-- ЗАДАНИЯ --
1) Кому, согласно отрывку об искусстве и этике, сегодня проигрывает художник?
2) Продолжите отрывок об искусстве и этике, начиная сразу после его последнего предложения.

-- ВЫБРАННЫЙ ОТРЫВОК --
%%

Страница 17 из 19
Однако если человек отдает себе отчет в том, что существует связь между его занятием искусством и этикой, то на него накладывает обязательство именно то, что он художник, а не то, что его картина продана. Сама картина или инсталляция сегодня, как мне кажется, не более чем эффект этики художника, коммуникативный эффект его участия в сообществе. А то что картина продана — это уже эффект закрепленной институциональной этики. И смешивать их нельзя.
Всякий художник предлагает изменение этических норм — слабое или сильное. Художники — всегда в социальном смысле этически неудовлетворенные люди, и только это их держит в сообществе.
Сегодня художник проигрывает террористу, террорист отбирает у художника пространство особого языка высказывания. Возможно, именно эти процессы, происходящие в обществе в связи с действиями террористов, заставляют художников избегать искусства и вернуться к произведению. Потому что произведение — зона куда более безопасная, это зона ограниченной ответственности. А искусство — это всегда зона такой ответственности, где тебя все признают безответственным, и только ты готов доказывать свою ответственность.
Сам способ говорить о произведении есть попытка говорить с потребителем на понятном ему языке. Надо всякий раз смотреть, что они, художники, называют произведениями, и анализировать это. Я не уверен, что появившиеся в последнее время декларации того, что художники готовы создавать произведения, означает, что они действительно делают это или будут делать. Художник сегодня в каком — то смысле уже изначально оторван от своего будущего творения.

%%

-- РАЗДЕЛ ДАННЫХ --

%%

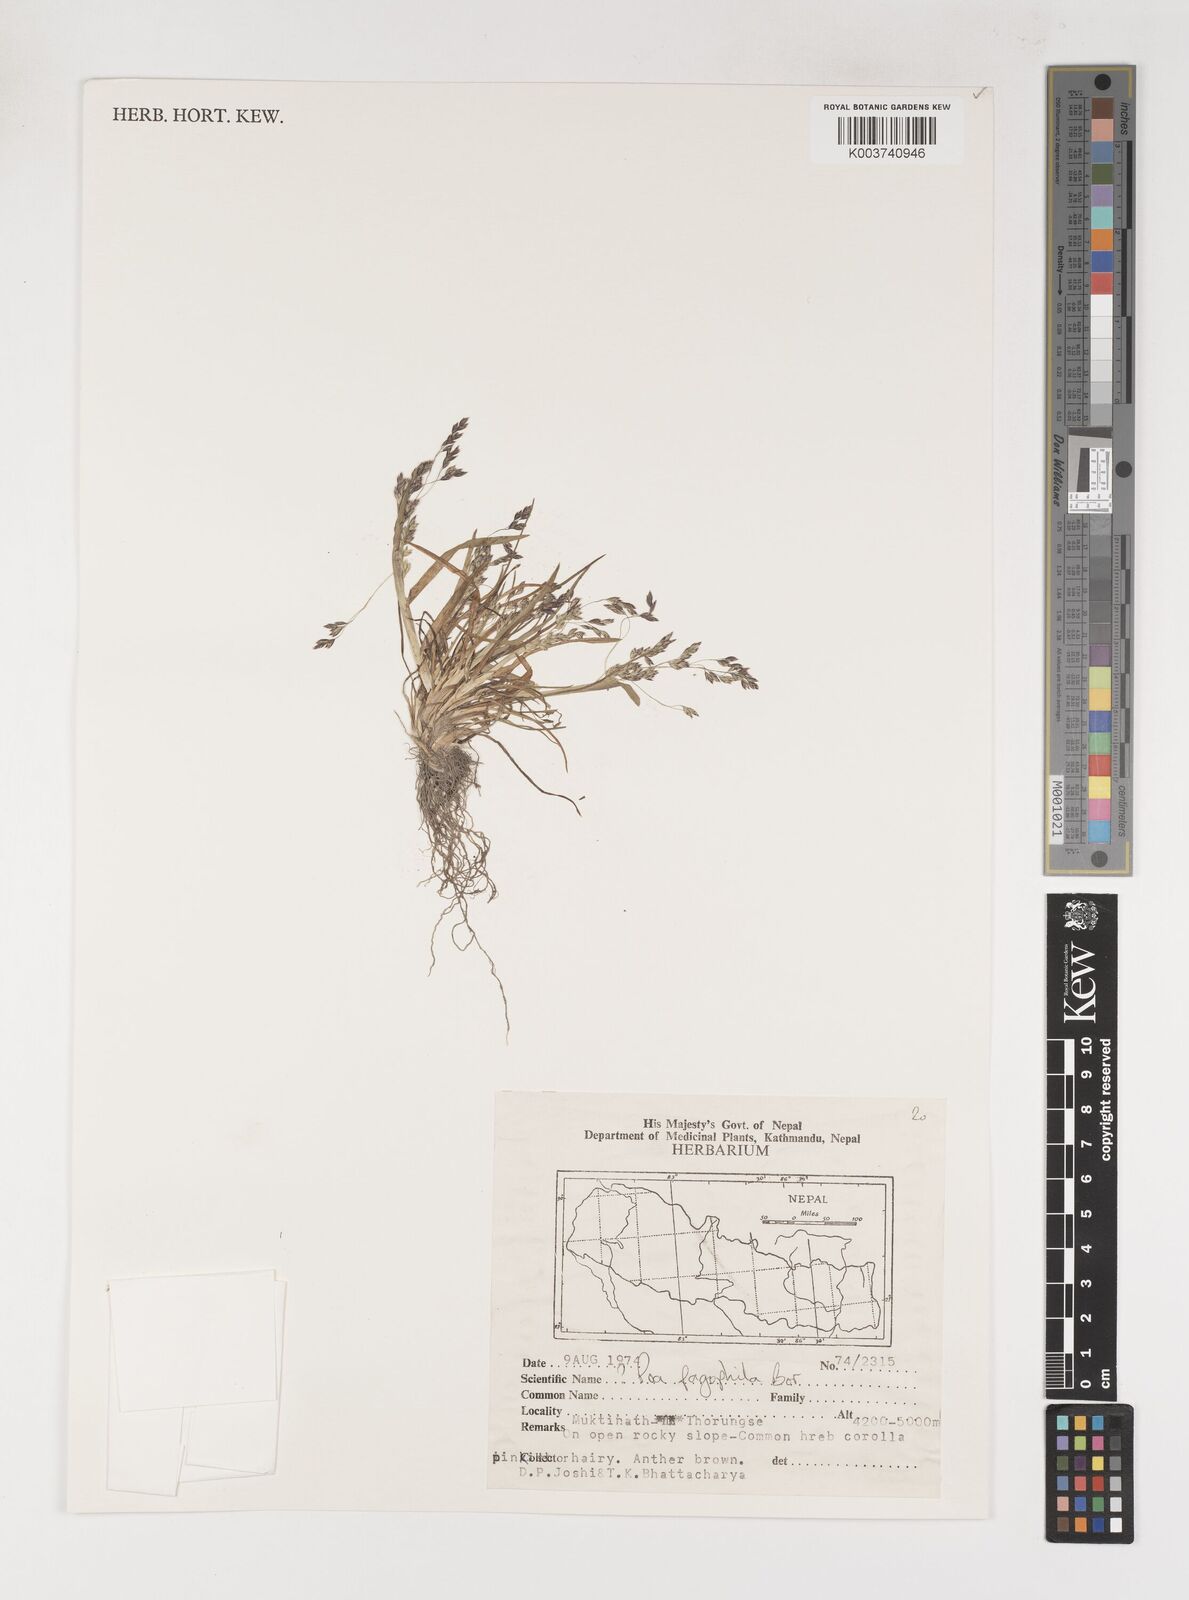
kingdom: Plantae
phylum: Tracheophyta
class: Liliopsida
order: Poales
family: Poaceae
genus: Poa
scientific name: Poa pagophila
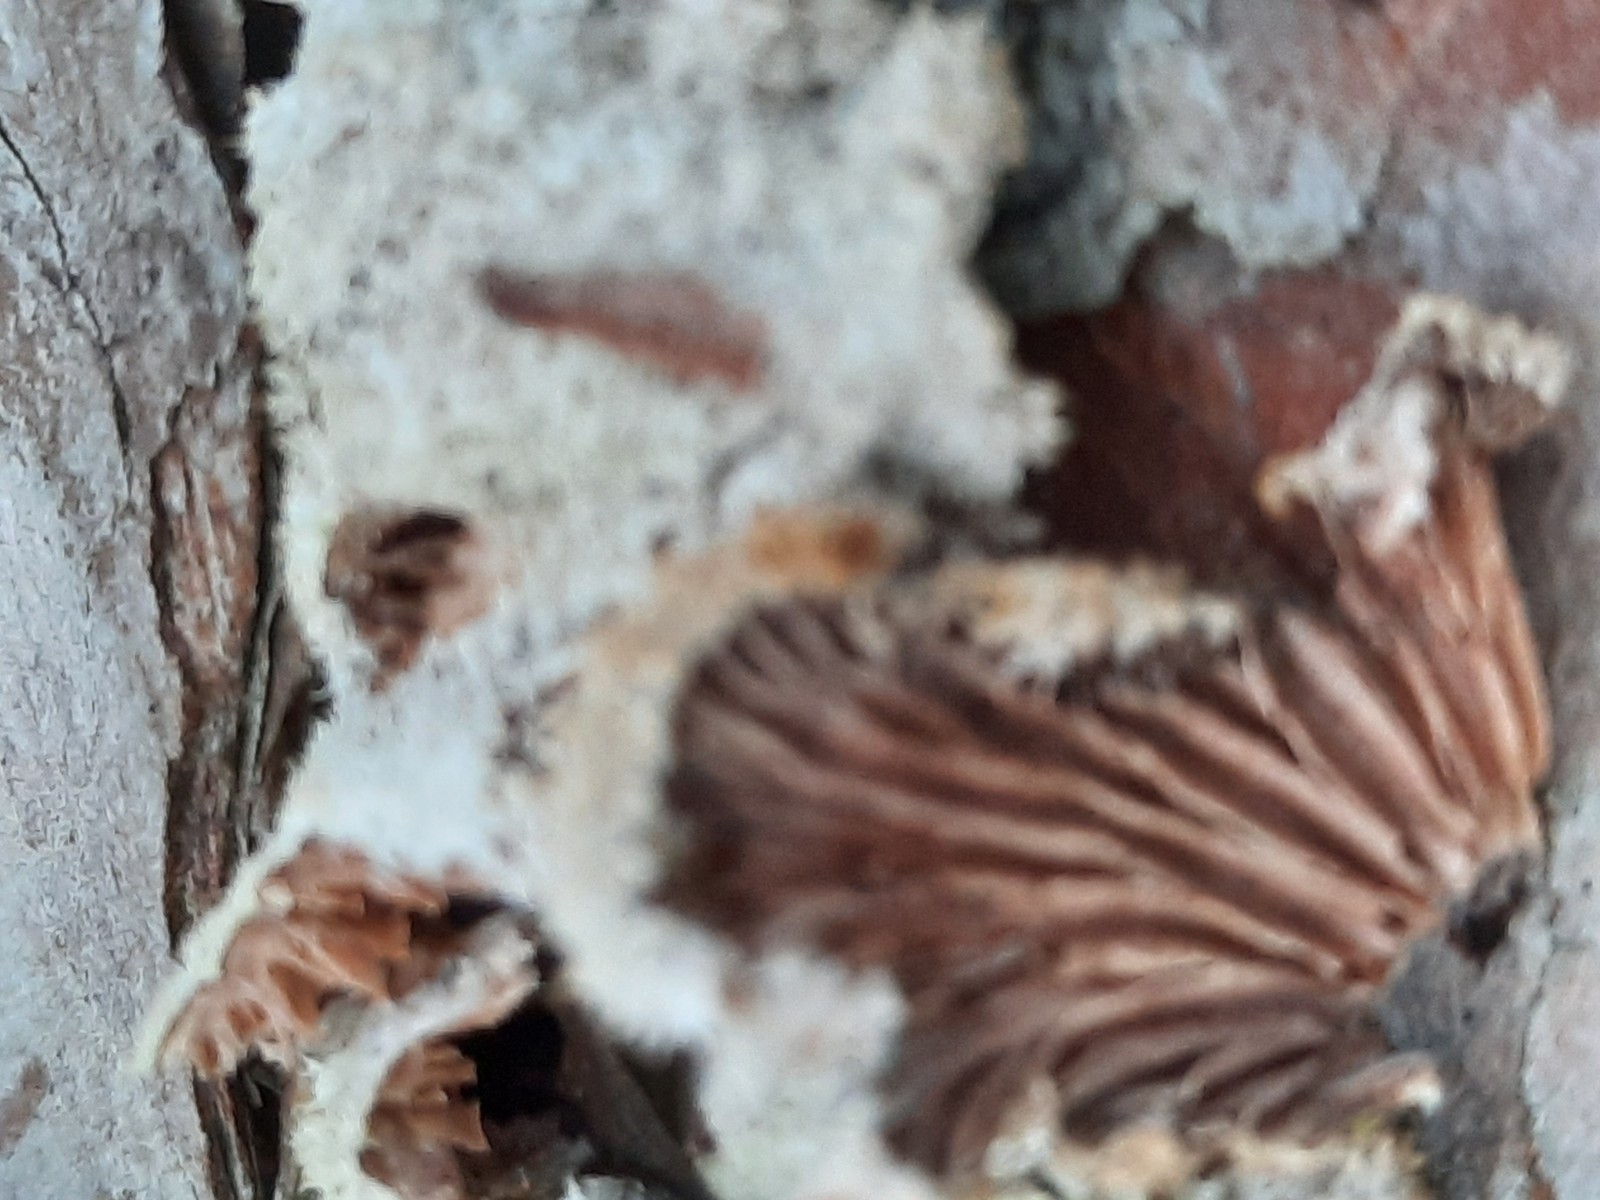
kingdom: Fungi
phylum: Basidiomycota
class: Agaricomycetes
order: Agaricales
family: Schizophyllaceae
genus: Schizophyllum
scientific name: Schizophyllum commune
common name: kløvblad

%%

-- ОТВЕТЫ --
1) Террористу, который отбирает у художника пространство особого языка высказывания.

2)
Произведение определяется, прежде всего, замкнутостью, завершенностью формы. То есть произведение — это некое предъявление формы, предъявление смысла «здесь и сейчас». Современное искусство сегодня существует вне зоны «здесь и сейчас». Иначе куда деть все те усилия по десакрализации этого момента, по указанию на абсолютную иллюзорность и фиктивность связи аффекта и «собственного» переживания «здесь и сейчас». Здесь и сейчас искусство не может себя найти, но оно обнаруживает себя между этими моментами в коммуникативной общности художников.
Произведение — это и есть предъявление рефлексии (способность описания себя в терминах формы). Может быть, даже катартичность некоторых объектов современного искусства — это своего рода обманка для продавцов? Сегодня функцию катарсиса очень мощно перехватило кино. То, что художники используют видео, это явный жест в сторону массовой культуры — там еще сохраняется катарсис, но катарсис ли это в привычном смысле? Скорее следует признать, что традиционная катартическая составляющая искусства очень ослаблена в современном мире.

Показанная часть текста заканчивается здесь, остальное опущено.